Reduce Bandwidth Costs
IoT enabled edge computing will also reduce bandwidth costs as most of the analytics and storage will happen on the edge. Organisations spend a lot to stream footage from security cameras and analyse them. Edge computing will significantly reduce the yearly costs.
IoT devices can monitor, patch, update and even remotely configure these centres. This will help in scaling flexibility. Organizations can manage and maintain data centres through IoT enabled devices, thereby bringing automation.
Another interesting application of the Internet of Things is thermal management. Machines can talk to each other through the sensors and edge allows enhanced and real-time monitoring. Moreover, sensors that detect motion can track excessive humidity and temperature control without any direct involvement of the staff. The same applies for smoke and heat detectors connected to the internet.
Reducing Power Consumption
IoT will help this industry solve another major pain point by reducing massive power consumption in management of servers. This will enable companies in emerging economies to save on their carbon credit and be more environmentally friendly. Eventually, edge computing can be powered by machine learning algorithms which can further scale them better.
Real-Time Analysis Of Data
An IDC research points out that 45% of all data produced by various IoT sensors can be analysed on the edge itself. This will reduce the load on the data centre. IoT and edge computing will also help in centralizing distributed IT in various back offices and consumer outlets like retail centres. Real-time analysis of the data will help identify intricate data patterns which otherwise would have taken weeks.

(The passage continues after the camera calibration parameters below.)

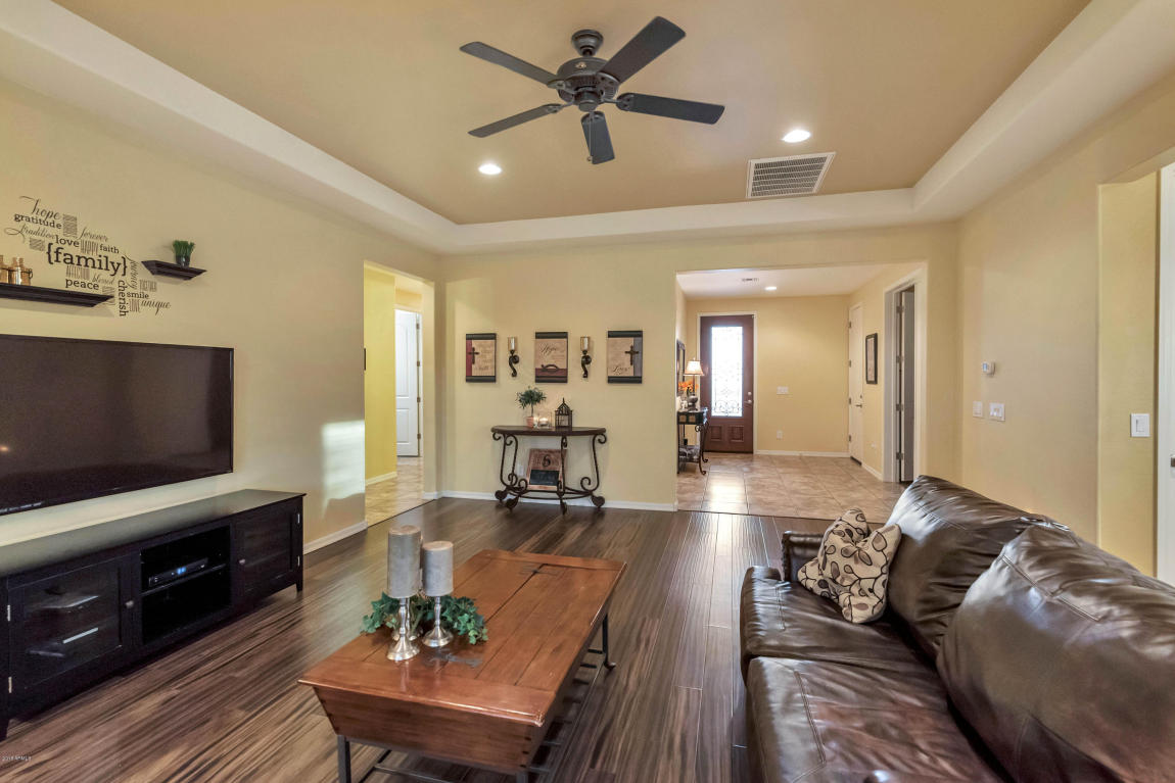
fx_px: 490
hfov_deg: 100.4
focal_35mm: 15
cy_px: 392
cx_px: 588
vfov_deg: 77.3
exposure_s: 1/60
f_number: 4.5
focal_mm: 15
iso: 2500
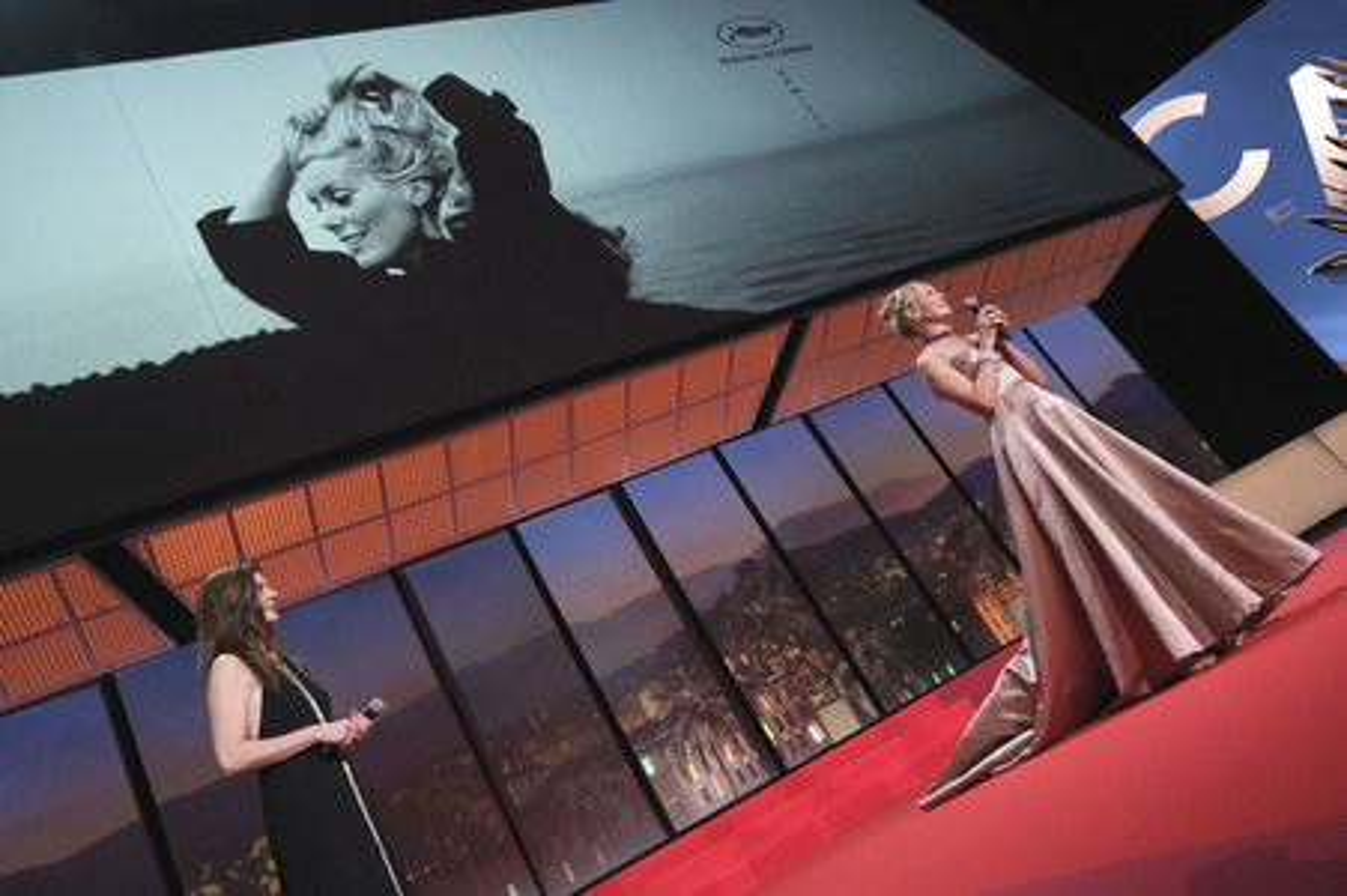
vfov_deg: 53.1
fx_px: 897
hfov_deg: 73.8
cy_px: 448
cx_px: 674
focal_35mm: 24
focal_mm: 16
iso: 1600
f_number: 4
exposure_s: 1/125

While the Internet of Things has clearly many benefits, more standardizations are needed across the industry. This will make the entire ecosystem more secure and robust. The future of the data centre needs to evolve hand in hand with IoT. Both cannot exist in silos. They have to complement each other. This will make businesses more agile and scalable. At no point should IoT challenge the current data centre capabilities, rather it should enable superior management of data centres across the world.